## Work instruction:
Reproduce the section of the listing that begins at the line containing "Count | Percentage |" and finishes at the line containing "5830 | 0.18% |". Include both end lines and nothing beyond them.

================================

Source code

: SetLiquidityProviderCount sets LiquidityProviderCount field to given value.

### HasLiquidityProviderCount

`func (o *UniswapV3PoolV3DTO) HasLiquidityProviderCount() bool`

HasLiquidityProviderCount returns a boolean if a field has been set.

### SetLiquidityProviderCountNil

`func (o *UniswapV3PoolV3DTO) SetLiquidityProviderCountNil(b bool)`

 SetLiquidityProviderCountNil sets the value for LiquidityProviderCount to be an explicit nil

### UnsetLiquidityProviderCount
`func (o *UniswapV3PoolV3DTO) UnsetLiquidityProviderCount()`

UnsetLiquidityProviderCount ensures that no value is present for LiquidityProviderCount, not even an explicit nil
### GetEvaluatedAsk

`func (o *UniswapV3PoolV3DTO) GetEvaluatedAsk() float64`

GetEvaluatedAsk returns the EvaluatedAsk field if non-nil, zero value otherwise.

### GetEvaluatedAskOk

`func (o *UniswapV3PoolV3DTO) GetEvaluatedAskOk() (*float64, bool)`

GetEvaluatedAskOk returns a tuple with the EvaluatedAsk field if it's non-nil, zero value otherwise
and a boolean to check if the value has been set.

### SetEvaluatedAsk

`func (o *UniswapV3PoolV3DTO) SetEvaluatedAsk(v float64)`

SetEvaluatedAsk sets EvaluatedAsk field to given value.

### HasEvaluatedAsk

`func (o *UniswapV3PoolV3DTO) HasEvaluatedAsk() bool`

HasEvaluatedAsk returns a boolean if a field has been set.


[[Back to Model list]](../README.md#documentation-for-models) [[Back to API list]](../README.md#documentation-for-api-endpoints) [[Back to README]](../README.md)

================================

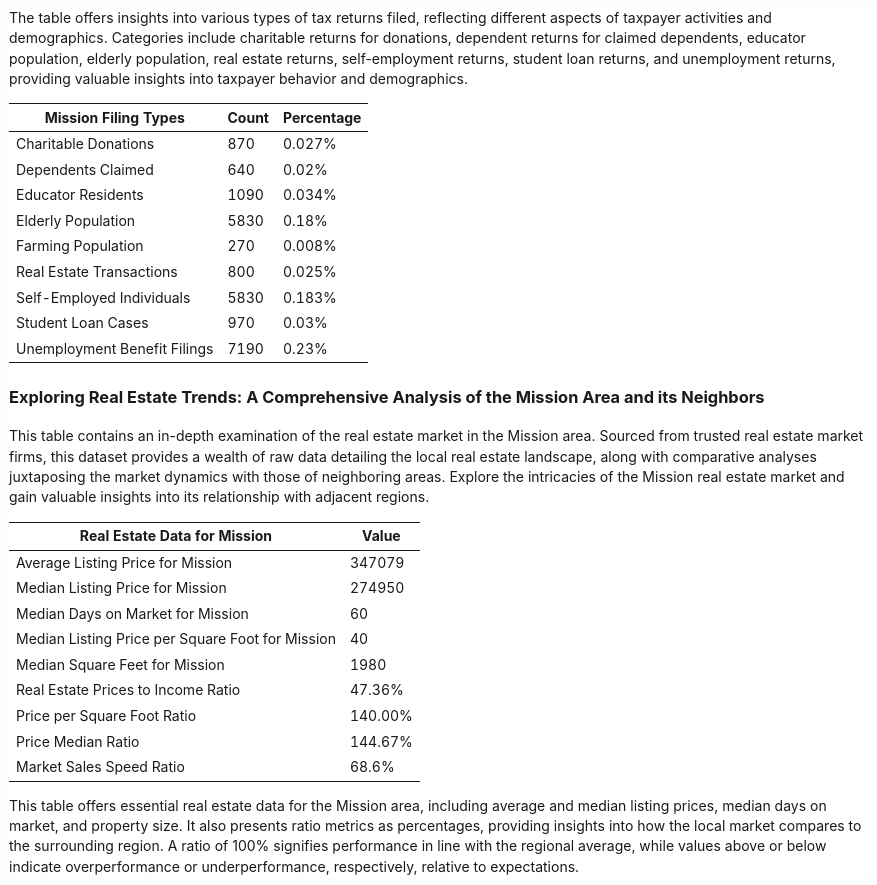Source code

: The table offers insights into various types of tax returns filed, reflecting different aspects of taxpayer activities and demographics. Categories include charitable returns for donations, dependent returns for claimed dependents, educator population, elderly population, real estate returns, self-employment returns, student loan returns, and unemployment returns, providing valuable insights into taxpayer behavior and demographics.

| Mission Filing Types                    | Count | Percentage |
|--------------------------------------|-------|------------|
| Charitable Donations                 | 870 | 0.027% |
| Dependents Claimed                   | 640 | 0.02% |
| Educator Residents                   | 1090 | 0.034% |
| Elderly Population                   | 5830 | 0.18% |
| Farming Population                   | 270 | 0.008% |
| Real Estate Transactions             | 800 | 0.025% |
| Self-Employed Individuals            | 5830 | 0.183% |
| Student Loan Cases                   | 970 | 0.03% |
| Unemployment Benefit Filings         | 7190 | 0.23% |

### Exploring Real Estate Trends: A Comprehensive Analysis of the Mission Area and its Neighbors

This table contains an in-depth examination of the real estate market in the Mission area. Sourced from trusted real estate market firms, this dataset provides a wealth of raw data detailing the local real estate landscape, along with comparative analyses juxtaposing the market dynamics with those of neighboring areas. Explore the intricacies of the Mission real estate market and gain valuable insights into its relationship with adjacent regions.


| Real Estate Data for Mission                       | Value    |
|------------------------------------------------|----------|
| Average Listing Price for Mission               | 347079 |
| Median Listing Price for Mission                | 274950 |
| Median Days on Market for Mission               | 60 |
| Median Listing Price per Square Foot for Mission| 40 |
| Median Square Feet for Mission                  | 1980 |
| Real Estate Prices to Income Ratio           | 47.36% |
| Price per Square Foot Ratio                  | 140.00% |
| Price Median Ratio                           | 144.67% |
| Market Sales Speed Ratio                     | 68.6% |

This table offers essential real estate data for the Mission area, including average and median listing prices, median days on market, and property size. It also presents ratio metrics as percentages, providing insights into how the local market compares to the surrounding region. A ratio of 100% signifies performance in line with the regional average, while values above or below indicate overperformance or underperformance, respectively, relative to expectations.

================================

## Response:
| Mission Filing Types                    | Count | Percentage |
|--------------------------------------|-------|------------|
| Charitable Donations                 | 870 | 0.027% |
| Dependents Claimed                   | 640 | 0.02% |
| Educator Residents                   | 1090 | 0.034% |
| Elderly Population                   | 5830 | 0.18% |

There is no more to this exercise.